JA. Il y a un an, vous actiez la reprise de Paycar pour sécuriser les transactions. Vous intéressez-vous désormais à l'historique des véhicules ?
AJ. Il s'agit d'un autre volet. Pour améliorer la dimension transactionnelle du site. Cela fait partie des sujets sur lesquels nous allons travailler, c'est sûr. Nous garderons la primeur de cette annonce pour nos clients. Clairement, nous souhaitons intervenir sur l'ensemble de la chaîne de valeur pour les particuliers, comme nous nous employons à être pertinents en amont pour les professionnels.
JA. Sur quels autres sujets vous amènent les professionnels ?
AJ. Le taux de satisfaction des professionnels est très élevé sur notre site. Mais il est vrai qu'au cours des derniers mois, ils nous ont formulé des demandes pour faire évoluer les critères de recherche et gagner en précision. Ils attendent de nous plus d'outils pour qualifier leads et mieux se comparer entre eux, afin de positionner leurs offres. Nous sommes un moteur de transition et de captation de données à leurs yeux.
JA. Travailler la donnée réclame des investissements. Quelle politique menez-vous ?
AJ. Nous comptons parmi les gros investisseurs du monde digital, en France. Le groupe est animé par 1 400 personnes, dont un tiers de personnel associé au domaine IT. Un ratio qui s'applique aux recrutements alors que nous accueillons, chaque année, une centaine de nouveaux collaborateurs. Ils nous permettent de construire l'environnement par lequel nous allons délivrer les services de données statistiques.
JA. Les distributeurs nous rapportent des hausses de tarifs qu'ils ne comprennent pas toujours. Ces profils coûteux justifient-ils les changements de grille tarifaire ?
AJ. La hausse de leur budget est justifiée par la performance délivrée. Nous avons 12 à 13 millions de visiteurs par mois sur l'automobile, ce qui fait de nous un géant de l'audience.
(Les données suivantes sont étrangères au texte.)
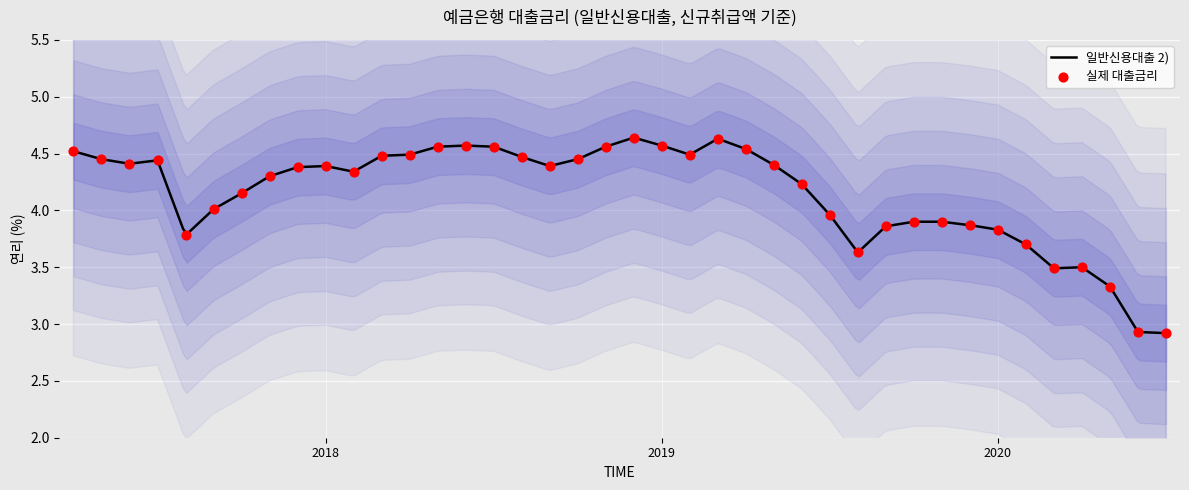

Which has a higher value, 202002 or 201811?

201811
En tant que média, l'efficacité est notre fonds de commerce et sur ce point nous creusons l'écart avec la concurrence, notamment grâce à tous ces nouveaux outils d'optimisation de leurs investissements. Entre les tableaux de bord et l'emploi d'intelligence artificielle, il est évident qu'ils y gagnent et la hausse reflète ce bénéfice.